■ Stored items:
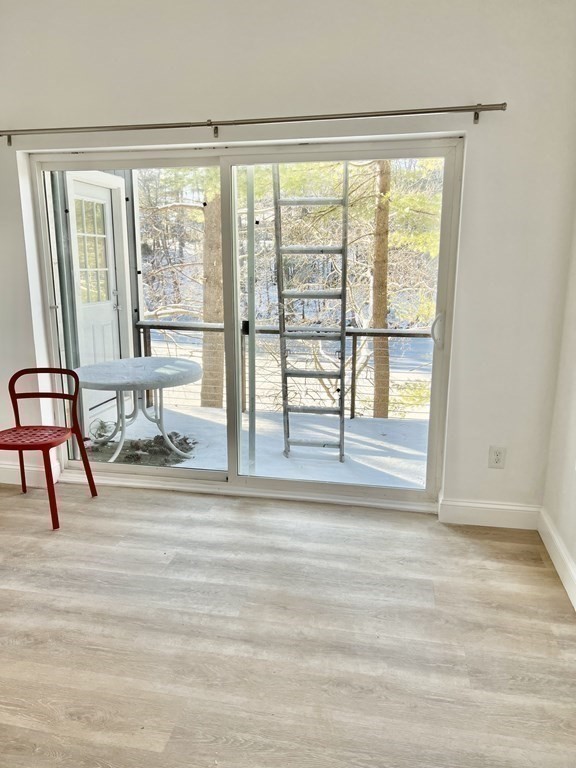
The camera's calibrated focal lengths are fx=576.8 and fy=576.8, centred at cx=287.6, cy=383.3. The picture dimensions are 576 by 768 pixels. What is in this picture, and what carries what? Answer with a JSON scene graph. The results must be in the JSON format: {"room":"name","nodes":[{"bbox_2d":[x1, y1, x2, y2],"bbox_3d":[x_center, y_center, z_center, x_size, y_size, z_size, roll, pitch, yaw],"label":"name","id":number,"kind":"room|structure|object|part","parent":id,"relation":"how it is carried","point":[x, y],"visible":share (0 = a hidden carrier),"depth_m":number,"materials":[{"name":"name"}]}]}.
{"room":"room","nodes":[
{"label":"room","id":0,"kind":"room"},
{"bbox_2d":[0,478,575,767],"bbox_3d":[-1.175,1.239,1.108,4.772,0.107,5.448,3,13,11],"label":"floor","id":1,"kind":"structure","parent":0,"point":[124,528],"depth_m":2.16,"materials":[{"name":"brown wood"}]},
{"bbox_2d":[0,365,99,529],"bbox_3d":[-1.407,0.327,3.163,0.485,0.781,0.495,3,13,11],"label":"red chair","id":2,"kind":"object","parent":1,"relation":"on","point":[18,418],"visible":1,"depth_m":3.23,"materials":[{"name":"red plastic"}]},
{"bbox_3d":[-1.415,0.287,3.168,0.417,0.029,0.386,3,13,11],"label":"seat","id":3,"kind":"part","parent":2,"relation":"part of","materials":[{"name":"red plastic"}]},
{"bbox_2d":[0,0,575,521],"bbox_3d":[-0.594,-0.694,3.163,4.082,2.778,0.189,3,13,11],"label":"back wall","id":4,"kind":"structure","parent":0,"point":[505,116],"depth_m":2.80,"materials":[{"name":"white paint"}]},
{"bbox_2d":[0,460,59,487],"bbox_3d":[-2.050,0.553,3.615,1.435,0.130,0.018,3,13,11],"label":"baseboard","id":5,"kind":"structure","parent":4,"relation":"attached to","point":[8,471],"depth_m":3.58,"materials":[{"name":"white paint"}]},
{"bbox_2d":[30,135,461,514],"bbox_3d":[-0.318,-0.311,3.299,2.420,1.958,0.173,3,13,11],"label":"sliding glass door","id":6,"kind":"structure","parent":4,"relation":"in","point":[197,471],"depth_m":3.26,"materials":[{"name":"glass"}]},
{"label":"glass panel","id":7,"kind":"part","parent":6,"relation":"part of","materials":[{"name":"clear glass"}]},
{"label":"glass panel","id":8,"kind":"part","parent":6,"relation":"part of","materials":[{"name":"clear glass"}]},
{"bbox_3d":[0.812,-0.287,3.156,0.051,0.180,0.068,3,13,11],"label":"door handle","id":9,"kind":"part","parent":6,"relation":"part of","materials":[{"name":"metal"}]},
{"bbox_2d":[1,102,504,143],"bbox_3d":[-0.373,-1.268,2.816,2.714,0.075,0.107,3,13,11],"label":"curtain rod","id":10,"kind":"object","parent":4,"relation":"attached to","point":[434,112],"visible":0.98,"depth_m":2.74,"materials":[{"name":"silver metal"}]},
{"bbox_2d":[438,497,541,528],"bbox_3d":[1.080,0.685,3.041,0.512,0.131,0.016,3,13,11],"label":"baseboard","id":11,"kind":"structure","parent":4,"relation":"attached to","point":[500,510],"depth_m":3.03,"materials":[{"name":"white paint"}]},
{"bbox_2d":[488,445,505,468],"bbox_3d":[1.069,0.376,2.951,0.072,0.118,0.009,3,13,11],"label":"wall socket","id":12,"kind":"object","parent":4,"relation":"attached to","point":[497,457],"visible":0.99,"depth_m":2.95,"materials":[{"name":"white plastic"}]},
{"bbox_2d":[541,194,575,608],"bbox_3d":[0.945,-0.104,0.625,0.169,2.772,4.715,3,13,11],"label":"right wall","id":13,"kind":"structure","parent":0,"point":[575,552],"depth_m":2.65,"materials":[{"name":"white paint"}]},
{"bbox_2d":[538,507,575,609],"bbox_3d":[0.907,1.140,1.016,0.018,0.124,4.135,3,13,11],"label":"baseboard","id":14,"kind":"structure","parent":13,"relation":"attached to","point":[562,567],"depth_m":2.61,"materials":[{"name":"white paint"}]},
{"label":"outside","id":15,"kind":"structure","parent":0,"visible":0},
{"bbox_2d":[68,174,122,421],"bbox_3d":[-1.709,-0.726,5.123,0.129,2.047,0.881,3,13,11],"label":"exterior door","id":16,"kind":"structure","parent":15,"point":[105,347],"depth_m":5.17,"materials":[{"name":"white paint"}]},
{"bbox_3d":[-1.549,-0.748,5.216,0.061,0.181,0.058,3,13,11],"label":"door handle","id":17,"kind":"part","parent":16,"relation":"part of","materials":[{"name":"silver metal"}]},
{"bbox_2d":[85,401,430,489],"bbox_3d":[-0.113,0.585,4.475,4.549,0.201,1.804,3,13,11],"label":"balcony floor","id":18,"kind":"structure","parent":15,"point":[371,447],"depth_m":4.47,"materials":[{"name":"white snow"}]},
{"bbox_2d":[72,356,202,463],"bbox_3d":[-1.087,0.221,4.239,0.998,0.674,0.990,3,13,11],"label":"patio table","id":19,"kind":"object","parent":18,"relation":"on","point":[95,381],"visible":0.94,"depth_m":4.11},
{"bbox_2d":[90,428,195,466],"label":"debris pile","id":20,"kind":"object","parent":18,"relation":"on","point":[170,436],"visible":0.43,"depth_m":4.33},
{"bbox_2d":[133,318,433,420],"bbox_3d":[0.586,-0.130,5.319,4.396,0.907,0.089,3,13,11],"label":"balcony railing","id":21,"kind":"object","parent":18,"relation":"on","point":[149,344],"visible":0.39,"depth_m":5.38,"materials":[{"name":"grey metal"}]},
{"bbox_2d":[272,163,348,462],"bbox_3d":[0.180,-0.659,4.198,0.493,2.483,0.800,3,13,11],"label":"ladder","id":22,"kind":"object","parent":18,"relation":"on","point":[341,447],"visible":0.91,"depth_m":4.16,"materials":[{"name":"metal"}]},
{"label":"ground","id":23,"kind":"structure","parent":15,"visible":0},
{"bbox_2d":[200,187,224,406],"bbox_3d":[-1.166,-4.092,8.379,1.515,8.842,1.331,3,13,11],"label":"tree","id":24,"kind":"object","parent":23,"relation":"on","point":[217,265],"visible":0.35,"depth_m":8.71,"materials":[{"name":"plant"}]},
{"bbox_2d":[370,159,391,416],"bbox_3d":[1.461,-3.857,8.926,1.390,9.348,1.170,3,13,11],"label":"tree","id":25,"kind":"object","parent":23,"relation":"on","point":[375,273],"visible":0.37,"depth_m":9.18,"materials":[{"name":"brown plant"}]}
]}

■ What the task requires: Above are the records; copy every one of them exactly and omit the images.

■ Exercise result:
The camera's calibrated focal lengths are fx=576.8 and fy=576.8, centred at cx=287.6, cy=383.3. The picture dimensions are 576 by 768 pixels. What is in this picture, and what carries what? Answer with a JSON scene graph. The results must be in the JSON format: {"room":"name","nodes":[{"bbox_2d":[x1, y1, x2, y2],"bbox_3d":[x_center, y_center, z_center, x_size, y_size, z_size, roll, pitch, yaw],"label":"name","id":number,"kind":"room|structure|object|part","parent":id,"relation":"how it is carried","point":[x, y],"visible":share (0 = a hidden carrier),"depth_m":number,"materials":[{"name":"name"}]}]}.
{"room":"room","nodes":[
{"label":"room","id":0,"kind":"room"},
{"bbox_2d":[0,478,575,767],"bbox_3d":[-1.175,1.239,1.108,4.772,0.107,5.448,3,13,11],"label":"floor","id":1,"kind":"structure","parent":0,"point":[124,528],"depth_m":2.16,"materials":[{"name":"brown wood"}]},
{"bbox_2d":[0,365,99,529],"bbox_3d":[-1.407,0.327,3.163,0.485,0.781,0.495,3,13,11],"label":"red chair","id":2,"kind":"object","parent":1,"relation":"on","point":[18,418],"visible":1,"depth_m":3.23,"materials":[{"name":"red plastic"}]},
{"bbox_3d":[-1.415,0.287,3.168,0.417,0.029,0.386,3,13,11],"label":"seat","id":3,"kind":"part","parent":2,"relation":"part of","materials":[{"name":"red plastic"}]},
{"bbox_2d":[0,0,575,521],"bbox_3d":[-0.594,-0.694,3.163,4.082,2.778,0.189,3,13,11],"label":"back wall","id":4,"kind":"structure","parent":0,"point":[505,116],"depth_m":2.80,"materials":[{"name":"white paint"}]},
{"bbox_2d":[0,460,59,487],"bbox_3d":[-2.050,0.553,3.615,1.435,0.130,0.018,3,13,11],"label":"baseboard","id":5,"kind":"structure","parent":4,"relation":"attached to","point":[8,471],"depth_m":3.58,"materials":[{"name":"white paint"}]},
{"bbox_2d":[30,135,461,514],"bbox_3d":[-0.318,-0.311,3.299,2.420,1.958,0.173,3,13,11],"label":"sliding glass door","id":6,"kind":"structure","parent":4,"relation":"in","point":[197,471],"depth_m":3.26,"materials":[{"name":"glass"}]},
{"label":"glass panel","id":7,"kind":"part","parent":6,"relation":"part of","materials":[{"name":"clear glass"}]},
{"label":"glass panel","id":8,"kind":"part","parent":6,"relation":"part of","materials":[{"name":"clear glass"}]},
{"bbox_3d":[0.812,-0.287,3.156,0.051,0.180,0.068,3,13,11],"label":"door handle","id":9,"kind":"part","parent":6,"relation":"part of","materials":[{"name":"metal"}]},
{"bbox_2d":[1,102,504,143],"bbox_3d":[-0.373,-1.268,2.816,2.714,0.075,0.107,3,13,11],"label":"curtain rod","id":10,"kind":"object","parent":4,"relation":"attached to","point":[434,112],"visible":0.98,"depth_m":2.74,"materials":[{"name":"silver metal"}]},
{"bbox_2d":[438,497,541,528],"bbox_3d":[1.080,0.685,3.041,0.512,0.131,0.016,3,13,11],"label":"baseboard","id":11,"kind":"structure","parent":4,"relation":"attached to","point":[500,510],"depth_m":3.03,"materials":[{"name":"white paint"}]},
{"bbox_2d":[488,445,505,468],"bbox_3d":[1.069,0.376,2.951,0.072,0.118,0.009,3,13,11],"label":"wall socket","id":12,"kind":"object","parent":4,"relation":"attached to","point":[497,457],"visible":0.99,"depth_m":2.95,"materials":[{"name":"white plastic"}]},
{"bbox_2d":[541,194,575,608],"bbox_3d":[0.945,-0.104,0.625,0.169,2.772,4.715,3,13,11],"label":"right wall","id":13,"kind":"structure","parent":0,"point":[575,552],"depth_m":2.65,"materials":[{"name":"white paint"}]},
{"bbox_2d":[538,507,575,609],"bbox_3d":[0.907,1.140,1.016,0.018,0.124,4.135,3,13,11],"label":"baseboard","id":14,"kind":"structure","parent":13,"relation":"attached to","point":[562,567],"depth_m":2.61,"materials":[{"name":"white paint"}]},
{"label":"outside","id":15,"kind":"structure","parent":0,"visible":0},
{"bbox_2d":[68,174,122,421],"bbox_3d":[-1.709,-0.726,5.123,0.129,2.047,0.881,3,13,11],"label":"exterior door","id":16,"kind":"structure","parent":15,"point":[105,347],"depth_m":5.17,"materials":[{"name":"white paint"}]},
{"bbox_3d":[-1.549,-0.748,5.216,0.061,0.181,0.058,3,13,11],"label":"door handle","id":17,"kind":"part","parent":16,"relation":"part of","materials":[{"name":"silver metal"}]},
{"bbox_2d":[85,401,430,489],"bbox_3d":[-0.113,0.585,4.475,4.549,0.201,1.804,3,13,11],"label":"balcony floor","id":18,"kind":"structure","parent":15,"point":[371,447],"depth_m":4.47,"materials":[{"name":"white snow"}]},
{"bbox_2d":[72,356,202,463],"bbox_3d":[-1.087,0.221,4.239,0.998,0.674,0.990,3,13,11],"label":"patio table","id":19,"kind":"object","parent":18,"relation":"on","point":[95,381],"visible":0.94,"depth_m":4.11},
{"bbox_2d":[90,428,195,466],"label":"debris pile","id":20,"kind":"object","parent":18,"relation":"on","point":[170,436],"visible":0.43,"depth_m":4.33},
{"bbox_2d":[133,318,433,420],"bbox_3d":[0.586,-0.130,5.319,4.396,0.907,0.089,3,13,11],"label":"balcony railing","id":21,"kind":"object","parent":18,"relation":"on","point":[149,344],"visible":0.39,"depth_m":5.38,"materials":[{"name":"grey metal"}]},
{"bbox_2d":[272,163,348,462],"bbox_3d":[0.180,-0.659,4.198,0.493,2.483,0.800,3,13,11],"label":"ladder","id":22,"kind":"object","parent":18,"relation":"on","point":[341,447],"visible":0.91,"depth_m":4.16,"materials":[{"name":"metal"}]},
{"label":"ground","id":23,"kind":"structure","parent":15,"visible":0},
{"bbox_2d":[200,187,224,406],"bbox_3d":[-1.166,-4.092,8.379,1.515,8.842,1.331,3,13,11],"label":"tree","id":24,"kind":"object","parent":23,"relation":"on","point":[217,265],"visible":0.35,"depth_m":8.71,"materials":[{"name":"plant"}]},
{"bbox_2d":[370,159,391,416],"bbox_3d":[1.461,-3.857,8.926,1.390,9.348,1.170,3,13,11],"label":"tree","id":25,"kind":"object","parent":23,"relation":"on","point":[375,273],"visible":0.37,"depth_m":9.18,"materials":[{"name":"brown plant"}]}
]}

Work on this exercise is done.